──────── Passage provided
King Richard wants to control her, and her magic, to control his subjects. Prince Lucas just wants her—he's in love with her, and he neither loves nor respects his father. The Resistance just wants to eliminate the Royals and return to a democracy. Oh, yes, there is lots of conflict and some mystery to go along with all that angst.


The story is told in alternating chapters, by either Jessa or Lucas. It is a book I think the younger teen girls will enjoy no end.  And many adults will read as brain candy. (Think chocolate and no calories.) A solid 4 Star debut novel. Job well done, Ms. Walker!

Monday, September 18, 2017

Imaginary Homelands: Essays and Criticism 1981-1991 –by Salman Rushdie

Nonfiction / Essays
439 pages / 1485 KB
5 Stars

I am not sure when, or where, I found my copy of this book. I do not know how long it sat, ignored, on my bookshelf. What I do know is, when I needed it, it was there, and literally fell into my hands. Of course I knew of Mr. Rushdie, but had never read anything by him. My education has begun.

Most of these 75 or so essays are short, some just a couple of pages, but all of them require thought while reading them, and several require thought after reading them; at least for me. As one reviewer noted, this is not a book to take to the gym. His insights on colonialism are fascinating. His insights on the Ghandis, Pakistan, cultures I knew little-to-nothing about were spell-binding. The articles about contemporary authors were not only interesting, but often humorous, and always enlightening.

But the articles in the last section were, for me, the most eye-opening. These were the ones where he discussed the fatwa against him, what he meant when he wrote The Satanic Verses, and the duplicity of the imams even when they agreed with him, shook his hand, said they would help reverse the fatwa, and didn't. What is a human life worth? What is a man's word worth? What is a friend worth?

The writing in these essays is often lyrical. It is always clear, and easily read and understood. I highly recommend this book for anyone with a curiosity about how our world, and those who inhabit it, think and work. Beautiful writing, and I can hardly wait for my copy of Step Across This Line... to arrive.


Sunday, September 17, 2017

French License --by Joe Start

Nonfiction / Essays
292 pages / 2305 KB
5 Stars

DISCLAIMER: I was given a free electronic copy of this book in exchange for an honest review.

I am a fairly fast reader, and normally, when I am given a book in exchange for a review, I sit down and read it. After all, the author or publisher who entrusted it to my care is waiting for my input. Now and then, I find a book that I don't want to read in one sitting Never in a Hurry by Naomi Shihab Nye, Places Left Unfinished at the Moment of Creation by John Philip Santos and now French License by Joe Start. I started this book of essays about his odyssey of moving to France and obtaining permission from the Country to legally drive on their highways and byways and was enjoying it so much, I parsed out the essays to a few a day just to make the book last longer. Sorry Mr. Start, if I've taken too long to read it.

Having lived in Germany, many years ago, I could relate to some of his frustrations. Not that I had to deal with a drivers license, but I did have to deal with a new country, language, and culture. As much fun as it was, it still had its moments.
────────────────
**Questions**
[a] Write out every line of the records below word for word, leaving the pictures out.
[b] Extend the book reviews onward from their last sentence.
──────── Entries supplied
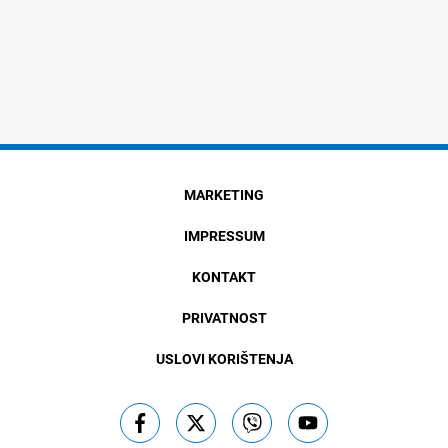
MARKETING
IMPRESSUM
KONTAKT
PRIVATNOST
USLOVI KORIŠTENJA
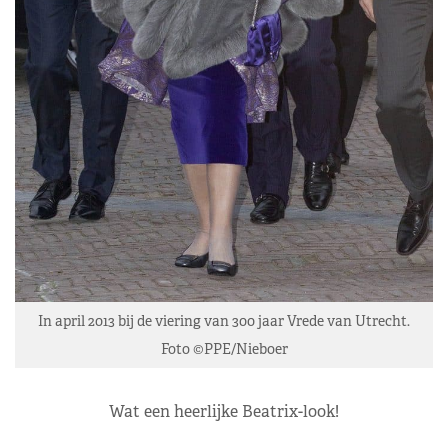
In april 2013 bij de viering van 300 jaar Vrede van Utrecht.
Foto ©PPE/Nieboer
Wat een heerlijke Beatrix-look!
────────────────
**Results for each task**
[a]
MARKETING
IMPRESSUM
KONTAKT
PRIVATNOST
USLOVI KORIŠTENJA
In april 2013 bij de viering van 300 jaar Vrede van Utrecht.
Foto ©PPE/Nieboer
Wat een heerlijke Beatrix-look!

[b]
French License should be read by anyone who is considering moving to a different country, for whatever reason and for however long. In fact, it jolly well might be worth it to read before going on a vacation in a country with a language and culture you're not intimately familiar with.

While the basic story is about the trials and tribulations of getting his drivers license, it is also a marvelous and quite humorous look at life as an ex-pat. There is, as he learned, a major difference between Futball and Football, and though I'm not a fan of the latter, his story of going to the bar to see the game is pretty funny.

There is a lot of French thrown in, but for the most part, it's translatable from the context, and when it isn't, translation is provided by the author. The one thing I have a question on, obviously I don't speak French, is at the beginning of each chapter, after the Chapter (Number) is the word Borne and a double digit number—00, 25, 50, etc. I never did figure that one out.

Do I recommend this book? Without hesitation or reservation. A delightful read that will be savored again, I'm sure.


Sunday, September 3, 2017

The Irrationalist: The Tragic Murder of René Descartes –by Andrew Pessin

Fiction / Historical
508 pages
5 Stars

DISCLAIMER: I received a free electronic copy of this book in exchange for an honest review.

If you like historical fiction, sans romance and the required rescuing of fair maidens, then this is the book for you! It's a murder mystery about one of the more famous men of European history, the philosopher, René Descartes.

For untold years, it has been accepted, more or less, that Descartes did in fact die of pneumonia his first winter in Stockholm. Rumors also have abounded that he was murdered.

Andrew Pessin has taken history, and rumors, and combined them into a most enjoyable, and plausible, read. This is, primarily, a murder mystery. It isn't an adrenaline gusher, though there are a couple of times it comes close. It is the story of a young, sickly René, raised by the Jesuits who has a penchant for mathematics and not much else. It is also the story of another young boy who is the 'house boy' and René's "servant." Due to his lack of money, this young boy is self-taught, and he is every bit as much of a genius as René. Perhaps more so.

Sometimes the modern language in the dialog is a bit jarring, but not much, and I'm pretty sure the locals of the time had equivalent words. The flashbacks were superbly done, and the end of the book nicely tied all the sub-plots and mini-mysteries together. One does not need to be a student of philosophy to enjoy this book.


Well written with believable characters I would actually enjoy meeting. I highly recommend The Irrationalist to anyone who enjoys literary fiction, historical fiction, or murder mysteries.

Wednesday, August 30, 2017

injunz --poems by Thomas Hubbard

Poetry
40 pages
5 Stars

NOTE: There is no ISBN for this little book, which means you'll have to order it from the publisher at http://www.gazoobitales.com/index00home.html.  Or be lucky enough to attend a poetry reading where he is. (That's how I got my copy.)

Hubbard is a mixed-blood of (probably) southeastern tribes—Cherokee and Miami—and Irish and English. He grew up in working class neighborhoods and held working class jobs. He worked hard, went to school, taught writing on the Tulalip Reservation in Washington State, was a publisher and now is a free-lance writer for Raven Chronicles. He knows his subject well.

These poems will give all who read them cause for pause, cause to stop and think about who our ancestors were, what they did, who we are and what we do. No matter where we came from, no matter where we go, Hubbard reminds us through his heritage and through his lyrical poetry, "We are all of us related."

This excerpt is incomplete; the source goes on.